Hamilton council places 14 amendments before voters in November: What they’ll decide

City Council on Wednesday voted to let Hamilton voters decide on 14 amendments to the city’s charter, a 34-page document that spells out how city government should operate.

In doing so, officials passed along all 14 suggestions that were offered by the volunteer citizen panel, the latest one that was created in an every-five-year process to examine things that could be tweaked in the city’s governing document.

Hamilton’s charter took effect Jan. 1, 1928.

Council made only one tweak to the 14 amendments. In one proposed change that would clarify that unclassified employees lack appeal rights when they are laid off, because those employees work for the city “at will,” Mayor Pat Moeller introduced a change that would let employees keep their ability to receive a letter explaining why they were laid off, suspended or terminated.

The proposed amendments are:

In a proposal opposed by the city’s firefighters’ union, a change that would give the fire chief more discretion in determining staffing than was allowed by voters in the early 1950s. The charter now allows the chief to divide the fire force into two platoons, where firefighters work 24 hours and are off at least 24 hours; or three platoons, where they work 24 hours and are off at least 48 straight hours. The proposed change would eliminate those hourly restrictions.

Giving the city manager power to decide how many employees are in each department. The commission found that, “this duty seemed more like an administrative duty of the city manager rather than a power of council.” The panel found that council already can establish departments by legislation, but administrators should tell council how many employees are needed. Also, council has approval over the annual budget.

Making it clear that council members, who are paid $300 a year, are employees of the city, so they can receive health insurance, which they already have been getting. Council’s pay rate would not change.

Making it explicitly clear what constitutes a conflict of interest for members of city council or city employees, and that those elected officials or staffers should abstain from votes when they affect financial interests of their immediate family. Immediate family “means spouse, child or stepchild, grandchild, parent, step-parent, grandparent, brother, sister, parents or step-parents of spouse and grandparents of spouse.” Also, council would be able to remove members of the council for the remainder of their terms if they find them to have engaged in disorderly conduct, including violation of state ethics laws. One form of “disorderly conduct” would be giving orders to a city staffer other than the city manager either publicly or privately. Positive votes by at least five on the seven-member council would be needed to remove a member of council from office.

A change forbidding the city to discriminate against employees based on sexual orientation or gender identity. It was proposed by the Hamilton Pride organization.

A rule allowing city-approved resolutions to take effect immediately, rather than in 30 days. The same proposed amendment would allow notifications of public meetings to be announced on the city’s website or other websites, rather than in a newspaper of general circulation.

A change that would let city administrators make changes to city contracts, such as when the dollar amounts increase, rather than requiring votes by council, as long as the changes were within the budgeted amounts.

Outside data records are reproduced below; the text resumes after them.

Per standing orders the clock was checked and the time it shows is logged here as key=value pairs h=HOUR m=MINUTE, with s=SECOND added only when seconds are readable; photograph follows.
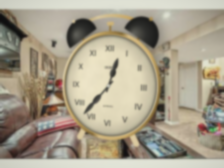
h=12 m=37
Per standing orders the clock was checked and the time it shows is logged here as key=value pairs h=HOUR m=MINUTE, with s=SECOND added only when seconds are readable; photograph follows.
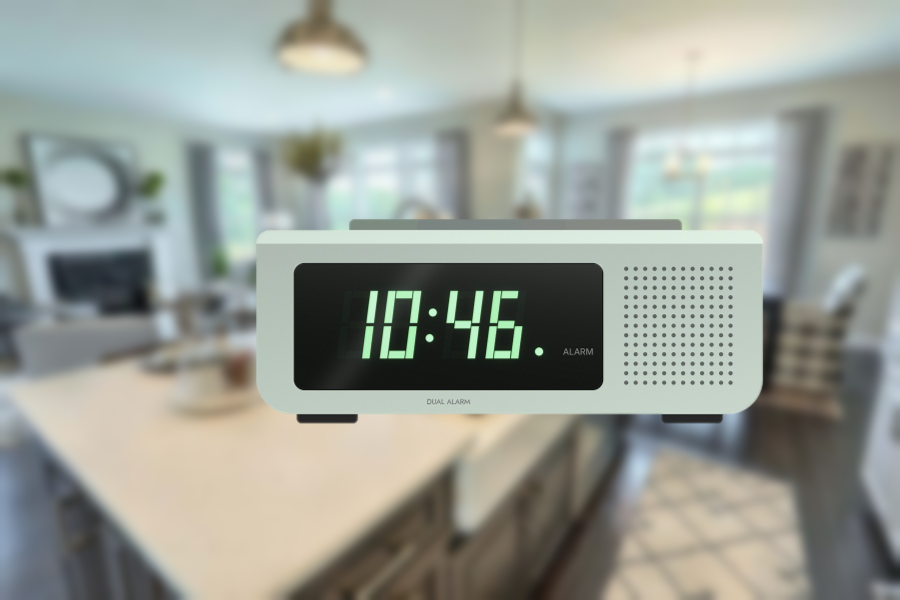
h=10 m=46
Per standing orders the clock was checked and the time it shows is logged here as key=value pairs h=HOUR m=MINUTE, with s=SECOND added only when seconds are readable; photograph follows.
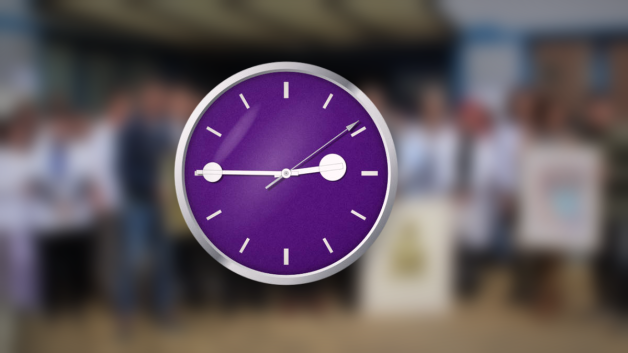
h=2 m=45 s=9
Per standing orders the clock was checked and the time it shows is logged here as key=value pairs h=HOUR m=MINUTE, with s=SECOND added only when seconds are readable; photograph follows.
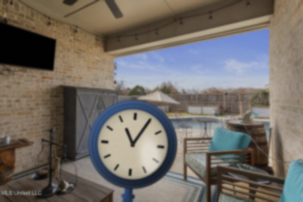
h=11 m=5
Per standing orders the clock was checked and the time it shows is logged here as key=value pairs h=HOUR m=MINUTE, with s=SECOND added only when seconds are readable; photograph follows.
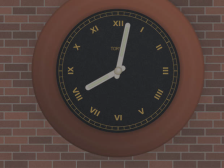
h=8 m=2
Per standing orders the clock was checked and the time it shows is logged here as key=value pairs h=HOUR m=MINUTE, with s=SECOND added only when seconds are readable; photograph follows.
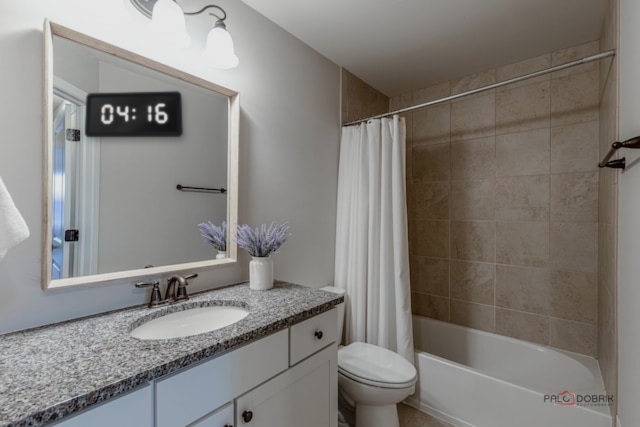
h=4 m=16
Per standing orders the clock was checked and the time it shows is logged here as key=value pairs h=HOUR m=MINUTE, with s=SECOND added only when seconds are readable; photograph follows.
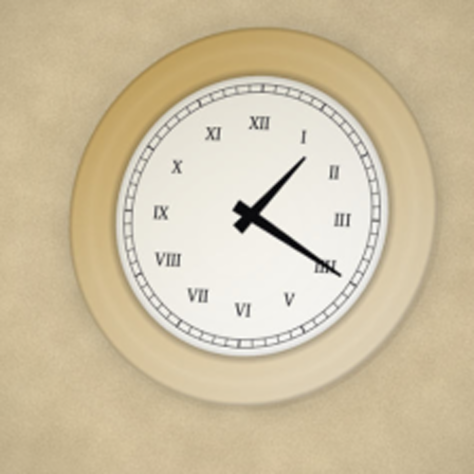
h=1 m=20
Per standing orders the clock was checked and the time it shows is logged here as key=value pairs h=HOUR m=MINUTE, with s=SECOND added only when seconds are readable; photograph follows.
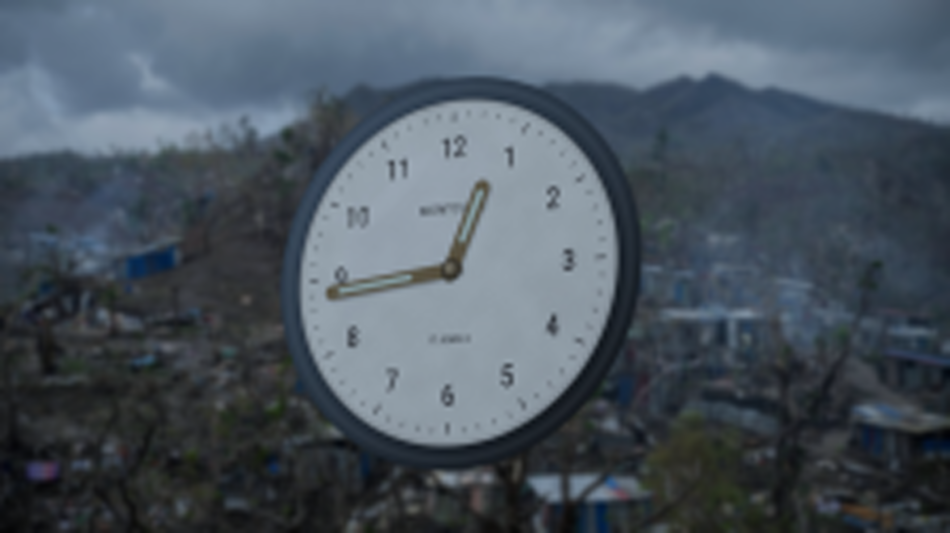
h=12 m=44
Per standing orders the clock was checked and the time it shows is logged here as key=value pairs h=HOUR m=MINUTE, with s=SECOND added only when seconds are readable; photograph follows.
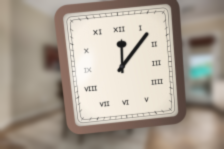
h=12 m=7
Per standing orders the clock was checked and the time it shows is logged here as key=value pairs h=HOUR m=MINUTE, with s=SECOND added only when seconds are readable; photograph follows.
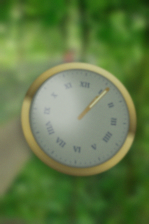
h=1 m=6
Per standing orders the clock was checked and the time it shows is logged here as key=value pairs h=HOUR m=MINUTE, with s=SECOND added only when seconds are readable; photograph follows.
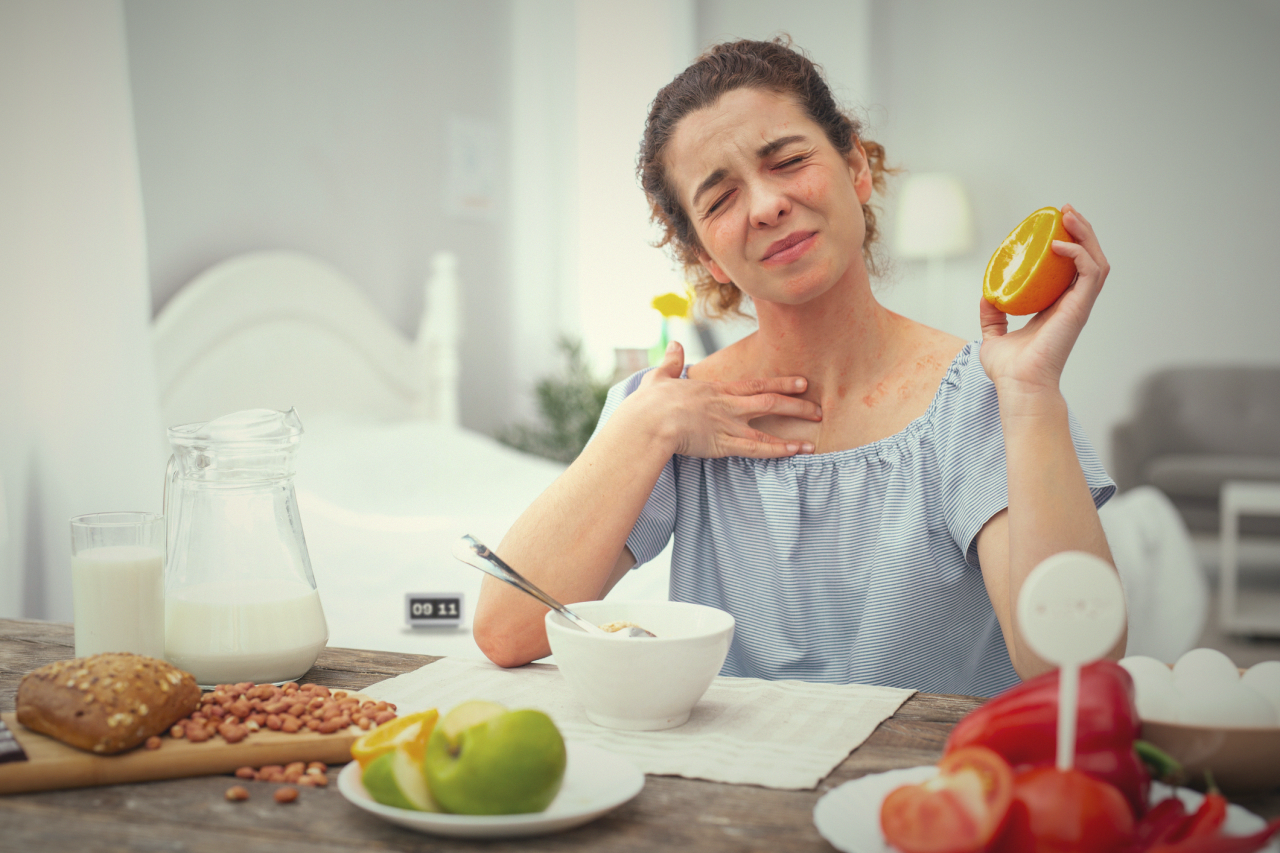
h=9 m=11
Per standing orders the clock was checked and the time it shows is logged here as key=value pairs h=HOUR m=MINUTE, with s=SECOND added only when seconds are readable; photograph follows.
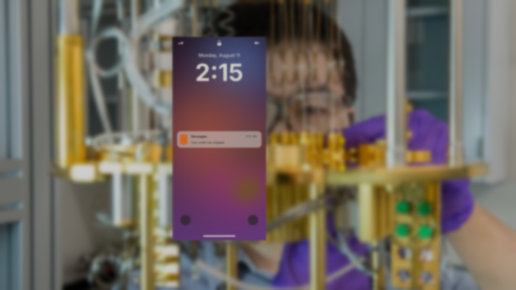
h=2 m=15
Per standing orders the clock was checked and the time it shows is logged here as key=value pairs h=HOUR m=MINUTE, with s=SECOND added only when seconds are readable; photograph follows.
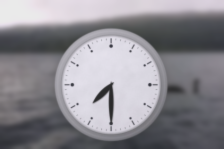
h=7 m=30
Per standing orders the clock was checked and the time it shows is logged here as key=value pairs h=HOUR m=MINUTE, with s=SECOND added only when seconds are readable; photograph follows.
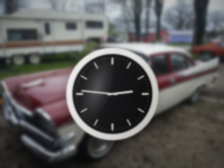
h=2 m=46
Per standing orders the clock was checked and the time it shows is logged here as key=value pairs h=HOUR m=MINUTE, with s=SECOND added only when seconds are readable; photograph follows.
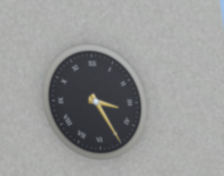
h=3 m=25
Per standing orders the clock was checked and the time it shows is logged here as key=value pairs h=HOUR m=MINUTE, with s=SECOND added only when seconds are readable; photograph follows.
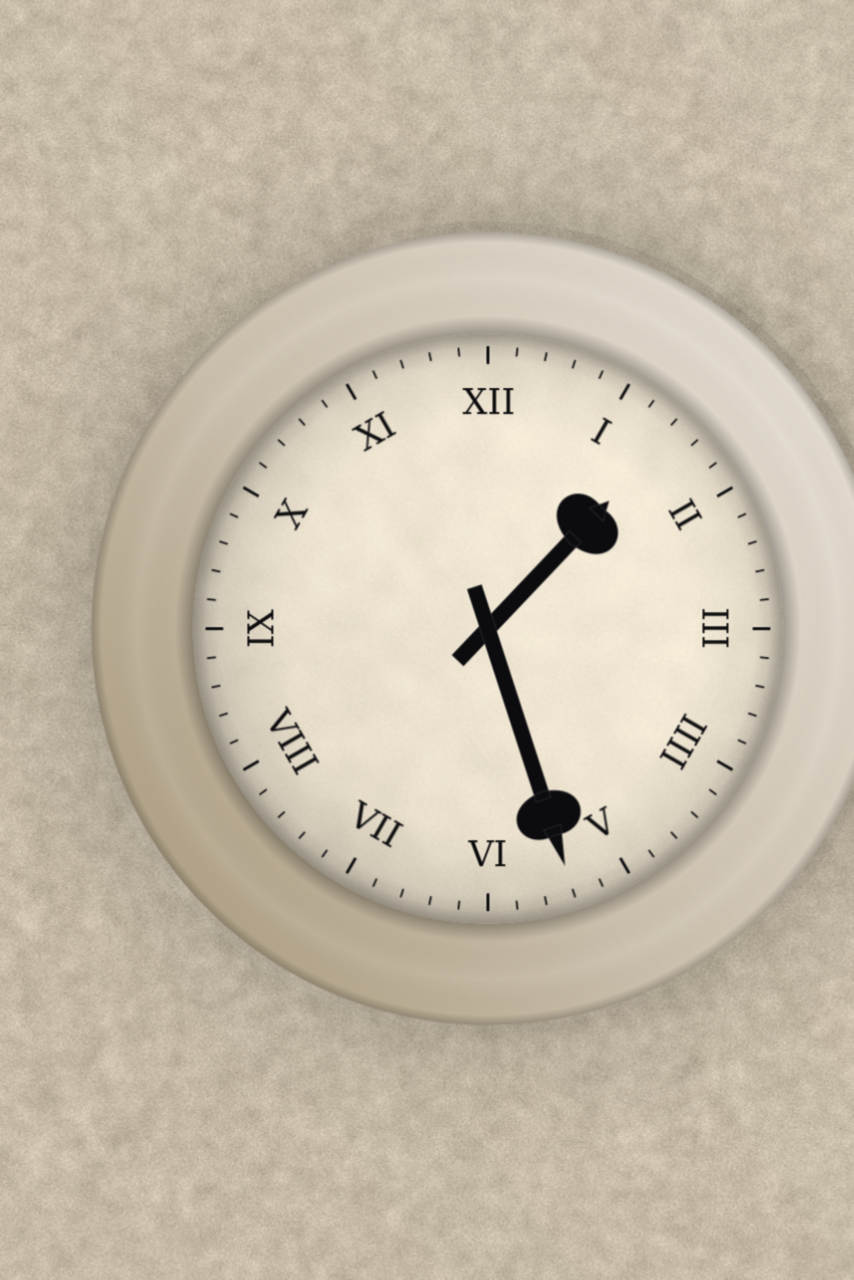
h=1 m=27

A change to clarify that when unclassified employees do not have appeal rights when they are laid off, because those employees work for the city “at will.” Employees would keep their ability to receive a letter explaining why they were laid off, suspended or terminated.

Allowing “temporary city employees” to work up to 1,560 hours in a year, rather than the current limit of 1,040. That would allow about nine months of uninterrupted employment.

A change that would place the duties of “city auditor” under the position of Hamilton’s finance director. State law requires certain documents be signed by a city auditor or village clerk, but Hamilton has neither. This would give the finance director clear authority to sign such documents.

Elimination of the name of the “Civil Service and Personnel” department and changing it to Human Resources, because that change “fulfills the promise that the city of Hamilton will continue to modernize and be in the forefront of change.”

Granting power to the city manager, rather than the all-volunteer civil service commission, to hire and fire the director of civil service.

Making the city’s Economic Development Department, which has been growing in importance in recent years, an official entity under the city’s charter.

A change better specifying procedures for the charter review commission itself, and giving city council the ability to propose charter changes of its own — without a charter review commission meeting — if the need is immediate to the city and if six of the seven members of council vote on it after it has been considered at two council meetings.